[Directions for this task] Extract precisely the lines of the entries below, from the first line through the line containing "IP-Adresse an einen".

[Information supplied]

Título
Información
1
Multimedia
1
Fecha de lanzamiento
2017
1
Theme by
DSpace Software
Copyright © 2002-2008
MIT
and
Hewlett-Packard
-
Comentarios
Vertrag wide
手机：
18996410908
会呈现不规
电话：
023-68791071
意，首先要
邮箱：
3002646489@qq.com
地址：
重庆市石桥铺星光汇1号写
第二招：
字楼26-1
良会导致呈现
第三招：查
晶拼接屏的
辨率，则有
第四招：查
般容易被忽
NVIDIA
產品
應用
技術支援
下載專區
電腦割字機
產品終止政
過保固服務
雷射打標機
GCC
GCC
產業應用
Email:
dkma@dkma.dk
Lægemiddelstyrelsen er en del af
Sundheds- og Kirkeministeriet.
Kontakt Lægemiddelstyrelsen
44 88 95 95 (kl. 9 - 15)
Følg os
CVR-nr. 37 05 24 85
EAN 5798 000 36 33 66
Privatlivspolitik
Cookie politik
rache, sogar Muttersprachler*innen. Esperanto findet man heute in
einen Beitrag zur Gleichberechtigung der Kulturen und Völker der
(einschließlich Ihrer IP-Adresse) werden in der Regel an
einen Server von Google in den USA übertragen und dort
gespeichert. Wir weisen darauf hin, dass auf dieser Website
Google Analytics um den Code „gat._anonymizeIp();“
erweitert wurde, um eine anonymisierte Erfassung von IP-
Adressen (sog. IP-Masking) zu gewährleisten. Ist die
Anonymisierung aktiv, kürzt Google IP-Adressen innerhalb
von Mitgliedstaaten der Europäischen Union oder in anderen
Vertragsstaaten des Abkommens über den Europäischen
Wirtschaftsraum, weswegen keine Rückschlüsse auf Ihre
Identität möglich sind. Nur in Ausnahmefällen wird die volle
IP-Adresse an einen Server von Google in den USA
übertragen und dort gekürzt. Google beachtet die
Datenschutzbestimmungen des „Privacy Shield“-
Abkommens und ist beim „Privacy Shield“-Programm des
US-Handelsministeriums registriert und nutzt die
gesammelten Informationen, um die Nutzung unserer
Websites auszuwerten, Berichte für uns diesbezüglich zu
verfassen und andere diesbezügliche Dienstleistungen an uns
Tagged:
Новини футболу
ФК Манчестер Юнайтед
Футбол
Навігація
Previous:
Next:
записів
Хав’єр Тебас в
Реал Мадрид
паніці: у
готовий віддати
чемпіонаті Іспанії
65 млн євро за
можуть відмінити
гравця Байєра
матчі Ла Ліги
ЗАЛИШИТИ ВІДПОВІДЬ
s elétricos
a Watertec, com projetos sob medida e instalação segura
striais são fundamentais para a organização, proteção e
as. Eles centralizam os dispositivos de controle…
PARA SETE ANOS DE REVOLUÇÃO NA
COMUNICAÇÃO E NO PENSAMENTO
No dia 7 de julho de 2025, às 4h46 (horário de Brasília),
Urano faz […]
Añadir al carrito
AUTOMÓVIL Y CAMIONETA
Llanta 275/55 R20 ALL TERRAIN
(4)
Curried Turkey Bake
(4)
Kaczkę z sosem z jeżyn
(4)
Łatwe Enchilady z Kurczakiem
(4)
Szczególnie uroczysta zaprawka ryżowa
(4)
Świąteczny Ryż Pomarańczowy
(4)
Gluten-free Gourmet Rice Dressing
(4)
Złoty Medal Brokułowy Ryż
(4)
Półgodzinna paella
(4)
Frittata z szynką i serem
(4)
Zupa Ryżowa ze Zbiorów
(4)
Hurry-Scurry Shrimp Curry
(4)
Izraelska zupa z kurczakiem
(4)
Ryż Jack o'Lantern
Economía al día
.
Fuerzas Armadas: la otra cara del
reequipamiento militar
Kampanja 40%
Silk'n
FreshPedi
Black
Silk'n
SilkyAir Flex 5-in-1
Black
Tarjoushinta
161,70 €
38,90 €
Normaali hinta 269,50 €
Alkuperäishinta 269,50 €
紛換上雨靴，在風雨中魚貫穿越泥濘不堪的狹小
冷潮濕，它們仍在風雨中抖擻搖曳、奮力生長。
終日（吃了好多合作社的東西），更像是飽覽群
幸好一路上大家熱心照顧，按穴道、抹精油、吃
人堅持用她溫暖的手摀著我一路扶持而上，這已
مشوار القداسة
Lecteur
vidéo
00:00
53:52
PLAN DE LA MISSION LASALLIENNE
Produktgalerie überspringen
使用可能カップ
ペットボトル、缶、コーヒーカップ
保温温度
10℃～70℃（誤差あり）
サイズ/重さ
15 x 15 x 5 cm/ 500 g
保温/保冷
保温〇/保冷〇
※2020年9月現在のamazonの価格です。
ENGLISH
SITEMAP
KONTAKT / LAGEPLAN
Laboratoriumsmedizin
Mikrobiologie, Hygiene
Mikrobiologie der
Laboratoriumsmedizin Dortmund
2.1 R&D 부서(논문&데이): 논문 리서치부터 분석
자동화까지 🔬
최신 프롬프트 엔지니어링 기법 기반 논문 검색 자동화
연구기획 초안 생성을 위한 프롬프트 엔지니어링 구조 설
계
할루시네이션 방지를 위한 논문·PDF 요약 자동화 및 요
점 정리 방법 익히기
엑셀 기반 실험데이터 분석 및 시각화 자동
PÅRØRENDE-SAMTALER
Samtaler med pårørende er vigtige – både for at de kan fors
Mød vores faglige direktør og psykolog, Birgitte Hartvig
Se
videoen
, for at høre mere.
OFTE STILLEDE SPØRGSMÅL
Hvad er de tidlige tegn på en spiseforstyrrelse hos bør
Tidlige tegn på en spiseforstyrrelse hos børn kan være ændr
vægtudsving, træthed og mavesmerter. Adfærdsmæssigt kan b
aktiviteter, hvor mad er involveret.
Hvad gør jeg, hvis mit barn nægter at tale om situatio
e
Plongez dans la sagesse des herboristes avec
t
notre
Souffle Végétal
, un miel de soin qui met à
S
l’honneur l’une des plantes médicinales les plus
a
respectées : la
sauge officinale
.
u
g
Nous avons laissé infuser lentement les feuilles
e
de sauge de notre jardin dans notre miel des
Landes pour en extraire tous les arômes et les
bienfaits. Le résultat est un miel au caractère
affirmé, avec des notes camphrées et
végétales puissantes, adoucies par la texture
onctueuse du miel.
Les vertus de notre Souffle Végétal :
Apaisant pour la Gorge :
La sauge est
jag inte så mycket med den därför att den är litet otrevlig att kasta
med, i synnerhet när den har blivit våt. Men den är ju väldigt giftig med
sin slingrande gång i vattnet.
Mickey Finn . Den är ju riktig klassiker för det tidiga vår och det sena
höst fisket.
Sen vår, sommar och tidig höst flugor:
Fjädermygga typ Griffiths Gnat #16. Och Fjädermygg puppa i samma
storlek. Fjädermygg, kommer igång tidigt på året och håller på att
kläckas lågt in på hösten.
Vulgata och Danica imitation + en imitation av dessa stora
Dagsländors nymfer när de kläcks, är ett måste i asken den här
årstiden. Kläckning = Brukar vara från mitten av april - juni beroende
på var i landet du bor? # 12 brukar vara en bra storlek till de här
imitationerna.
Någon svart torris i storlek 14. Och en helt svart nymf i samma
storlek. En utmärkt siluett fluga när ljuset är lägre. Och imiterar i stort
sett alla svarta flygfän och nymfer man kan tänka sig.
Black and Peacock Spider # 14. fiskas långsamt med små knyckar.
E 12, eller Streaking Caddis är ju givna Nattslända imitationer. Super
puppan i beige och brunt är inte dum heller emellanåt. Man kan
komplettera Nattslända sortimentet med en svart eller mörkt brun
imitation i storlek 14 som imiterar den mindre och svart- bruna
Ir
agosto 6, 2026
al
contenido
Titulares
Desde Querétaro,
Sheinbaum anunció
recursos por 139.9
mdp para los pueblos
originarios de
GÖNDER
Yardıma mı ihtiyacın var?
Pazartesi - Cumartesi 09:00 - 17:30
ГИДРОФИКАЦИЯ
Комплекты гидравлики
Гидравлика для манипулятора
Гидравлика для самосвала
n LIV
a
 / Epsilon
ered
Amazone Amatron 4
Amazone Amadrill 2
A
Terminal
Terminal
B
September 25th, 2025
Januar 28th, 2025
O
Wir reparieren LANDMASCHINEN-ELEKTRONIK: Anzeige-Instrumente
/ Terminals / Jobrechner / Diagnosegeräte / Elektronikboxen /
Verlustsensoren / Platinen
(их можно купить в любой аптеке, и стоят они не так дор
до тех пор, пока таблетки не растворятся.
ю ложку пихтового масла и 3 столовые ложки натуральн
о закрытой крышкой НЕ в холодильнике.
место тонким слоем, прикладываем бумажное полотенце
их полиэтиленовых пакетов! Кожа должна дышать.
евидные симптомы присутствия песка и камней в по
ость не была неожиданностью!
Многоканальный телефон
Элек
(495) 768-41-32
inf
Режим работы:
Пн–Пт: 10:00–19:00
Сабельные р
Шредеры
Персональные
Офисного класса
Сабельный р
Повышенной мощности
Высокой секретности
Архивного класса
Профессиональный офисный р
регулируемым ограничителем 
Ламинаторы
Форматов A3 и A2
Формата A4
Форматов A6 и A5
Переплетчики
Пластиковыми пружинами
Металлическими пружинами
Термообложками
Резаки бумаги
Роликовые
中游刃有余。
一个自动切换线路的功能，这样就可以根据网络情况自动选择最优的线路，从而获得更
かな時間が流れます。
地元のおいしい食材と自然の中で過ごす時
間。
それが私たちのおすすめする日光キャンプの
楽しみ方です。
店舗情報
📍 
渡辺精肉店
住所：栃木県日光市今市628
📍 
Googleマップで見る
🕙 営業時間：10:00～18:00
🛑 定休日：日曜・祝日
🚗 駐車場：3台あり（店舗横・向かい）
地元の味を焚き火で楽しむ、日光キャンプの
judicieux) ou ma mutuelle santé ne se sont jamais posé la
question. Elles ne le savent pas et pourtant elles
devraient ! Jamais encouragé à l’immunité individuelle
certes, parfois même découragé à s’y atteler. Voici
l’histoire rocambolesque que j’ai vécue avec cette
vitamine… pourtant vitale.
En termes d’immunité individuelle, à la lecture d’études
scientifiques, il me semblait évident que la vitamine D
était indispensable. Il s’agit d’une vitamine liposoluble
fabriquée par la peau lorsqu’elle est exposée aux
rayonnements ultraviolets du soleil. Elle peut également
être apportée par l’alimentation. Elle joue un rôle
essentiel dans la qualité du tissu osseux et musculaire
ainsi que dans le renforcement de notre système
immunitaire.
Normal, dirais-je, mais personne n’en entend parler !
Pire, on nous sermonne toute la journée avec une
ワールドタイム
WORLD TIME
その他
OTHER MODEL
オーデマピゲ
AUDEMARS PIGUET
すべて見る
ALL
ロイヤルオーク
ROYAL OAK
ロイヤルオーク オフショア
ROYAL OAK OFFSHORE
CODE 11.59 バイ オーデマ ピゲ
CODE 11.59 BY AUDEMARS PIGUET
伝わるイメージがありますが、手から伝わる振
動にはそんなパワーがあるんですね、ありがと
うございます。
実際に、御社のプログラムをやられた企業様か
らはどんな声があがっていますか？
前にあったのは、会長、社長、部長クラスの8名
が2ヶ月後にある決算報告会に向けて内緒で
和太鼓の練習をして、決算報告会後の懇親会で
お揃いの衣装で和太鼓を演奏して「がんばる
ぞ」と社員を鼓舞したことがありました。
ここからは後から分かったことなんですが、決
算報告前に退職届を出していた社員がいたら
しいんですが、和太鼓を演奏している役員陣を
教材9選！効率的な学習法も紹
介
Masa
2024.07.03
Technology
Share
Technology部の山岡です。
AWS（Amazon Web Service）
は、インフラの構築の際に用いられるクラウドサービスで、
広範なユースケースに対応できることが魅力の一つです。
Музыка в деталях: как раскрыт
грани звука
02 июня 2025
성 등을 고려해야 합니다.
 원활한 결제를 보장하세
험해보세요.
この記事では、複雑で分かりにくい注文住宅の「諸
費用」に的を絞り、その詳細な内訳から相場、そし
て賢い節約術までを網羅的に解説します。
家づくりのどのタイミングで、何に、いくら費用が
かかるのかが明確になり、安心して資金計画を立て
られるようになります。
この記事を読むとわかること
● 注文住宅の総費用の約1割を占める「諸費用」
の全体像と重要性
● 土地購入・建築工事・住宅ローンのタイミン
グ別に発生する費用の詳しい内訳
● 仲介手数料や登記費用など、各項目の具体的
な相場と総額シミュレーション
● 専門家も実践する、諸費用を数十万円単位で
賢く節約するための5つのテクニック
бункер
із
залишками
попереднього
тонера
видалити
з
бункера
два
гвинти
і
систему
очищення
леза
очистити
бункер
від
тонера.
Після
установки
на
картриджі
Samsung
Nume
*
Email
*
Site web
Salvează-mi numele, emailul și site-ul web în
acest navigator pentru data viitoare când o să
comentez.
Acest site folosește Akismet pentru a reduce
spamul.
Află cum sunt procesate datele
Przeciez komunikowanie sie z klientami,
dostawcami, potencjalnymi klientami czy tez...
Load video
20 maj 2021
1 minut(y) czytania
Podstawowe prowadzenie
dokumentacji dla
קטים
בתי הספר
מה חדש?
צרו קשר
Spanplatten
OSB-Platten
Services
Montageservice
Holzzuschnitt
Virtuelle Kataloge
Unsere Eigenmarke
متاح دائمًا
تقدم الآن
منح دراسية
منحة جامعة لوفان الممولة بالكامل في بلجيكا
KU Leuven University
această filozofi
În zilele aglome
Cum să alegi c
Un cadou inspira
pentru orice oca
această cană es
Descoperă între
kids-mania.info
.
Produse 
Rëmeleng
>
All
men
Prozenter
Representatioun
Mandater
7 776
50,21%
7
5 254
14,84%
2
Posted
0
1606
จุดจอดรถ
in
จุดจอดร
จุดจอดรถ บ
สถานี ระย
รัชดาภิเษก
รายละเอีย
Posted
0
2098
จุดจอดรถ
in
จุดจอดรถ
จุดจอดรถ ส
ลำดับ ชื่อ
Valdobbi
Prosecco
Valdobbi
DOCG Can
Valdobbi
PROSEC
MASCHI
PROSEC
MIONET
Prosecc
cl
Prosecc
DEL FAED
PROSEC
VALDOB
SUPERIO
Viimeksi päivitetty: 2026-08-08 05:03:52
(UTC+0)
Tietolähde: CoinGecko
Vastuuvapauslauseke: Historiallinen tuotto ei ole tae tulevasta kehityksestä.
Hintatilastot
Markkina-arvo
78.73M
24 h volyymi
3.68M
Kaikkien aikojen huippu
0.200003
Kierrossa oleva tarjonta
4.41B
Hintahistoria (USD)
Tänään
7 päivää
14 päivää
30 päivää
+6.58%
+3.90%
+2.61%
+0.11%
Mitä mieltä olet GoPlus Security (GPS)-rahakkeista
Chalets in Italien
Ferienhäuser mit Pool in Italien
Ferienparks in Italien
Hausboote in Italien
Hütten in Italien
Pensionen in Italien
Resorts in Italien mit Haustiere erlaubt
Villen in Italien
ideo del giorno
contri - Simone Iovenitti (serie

[Task result]
Título
Información
1
Multimedia
1
Fecha de lanzamiento
2017
1
Theme by
DSpace Software
Copyright © 2002-2008
MIT
and
Hewlett-Packard
-
Comentarios
Vertrag wide
手机：
18996410908
会呈现不规
电话：
023-68791071
意，首先要
邮箱：
3002646489@qq.com
地址：
重庆市石桥铺星光汇1号写
第二招：
字楼26-1
良会导致呈现
第三招：查
晶拼接屏的
辨率，则有
第四招：查
般容易被忽
NVIDIA
產品
應用
技術支援
下載專區
電腦割字機
產品終止政
過保固服務
雷射打標機
GCC
GCC
產業應用
Email:
dkma@dkma.dk
Lægemiddelstyrelsen er en del af
Sundheds- og Kirkeministeriet.
Kontakt Lægemiddelstyrelsen
44 88 95 95 (kl. 9 - 15)
Følg os
CVR-nr. 37 05 24 85
EAN 5798 000 36 33 66
Privatlivspolitik
Cookie politik
rache, sogar Muttersprachler*innen. Esperanto findet man heute in
einen Beitrag zur Gleichberechtigung der Kulturen und Völker der
(einschließlich Ihrer IP-Adresse) werden in der Regel an
einen Server von Google in den USA übertragen und dort
gespeichert. Wir weisen darauf hin, dass auf dieser Website
Google Analytics um den Code „gat._anonymizeIp();“
erweitert wurde, um eine anonymisierte Erfassung von IP-
Adressen (sog. IP-Masking) zu gewährleisten. Ist die
Anonymisierung aktiv, kürzt Google IP-Adressen innerhalb
von Mitgliedstaaten der Europäischen Union oder in anderen
Vertragsstaaten des Abkommens über den Europäischen
Wirtschaftsraum, weswegen keine Rückschlüsse auf Ihre
Identität möglich sind. Nur in Ausnahmefällen wird die volle
IP-Adresse an einen Server von Google in den USA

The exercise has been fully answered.